Between the two surveys, new laws requiring seat belt use by front-seat passengers were enacted in three countries. The result, according to Steptoe, was "striking increases in seat belt use." Rates of use went from 56 percent to 80 percent in Spain, from 25 percent to 76 percent in Poland and from 30 percent to 94 percent in Portugal.

The most dramatic change was seen in Portugal, which went "from being among the lowest reported users of seat belts in 1990" to "higher than all 12 other countries" in 2000, Steptoe reports.

During the same period, significant increases in enforcement of seat belt laws -- involving more stringent surveillance and higher fines -- were linked to increases in seat belt use ranging from 7 percent to 32 percent in Greece, Hungary and Ireland.

In contrast, the researchers found only minor fluctuations in seat belt use in all but one country where seat belt legislation and enforcement remained unchanged. In many of these countries the current rate of seat belt use is well below national safety goals, Steptoe notes, as it is in the United States.

"The results of this survey endorse the effectiveness of legislation in stimulating greater seat belt use," Steptoe concludes. However, "important though legislation is, it is clearly not sufficient to maximize seat belt use," he adds.

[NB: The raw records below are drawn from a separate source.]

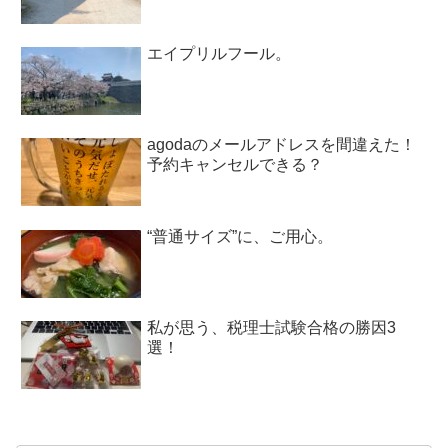
エイプリルフール。
agodaのメールアドレスを間違えた！
予約キャンセルできる？
“普通サイズ”に、ご用心。
私が思う、税理士試験合格の勝因3
選！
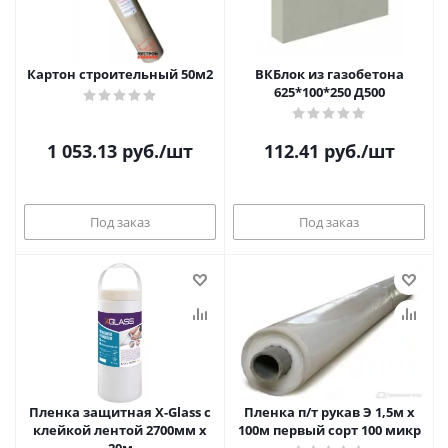
Картон строительный 50м2
ВКБлок из газобетона
625*100*250 Д500
1 053.13
руб.
/шт
112.41
руб.
/шт
Под заказ
Под заказ
Пленка защитная X-Glass с
Пленка п/т рукав Э 1,5м х
клейкой лентой 2700мм х
100м первый сорт 100 микр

The researchers' observation that nonusers tend to be skeptical about the benefits of seat belts may provide insight into how to increase use even where legislation and enforcement are already strong. According to Steptoe, it "suggest[s] that efforts to modify attitudes may be central to further increases in seat belt use by drivers and passengers."


The study was supported by the Economic and Social Research Council of the United Kingdom.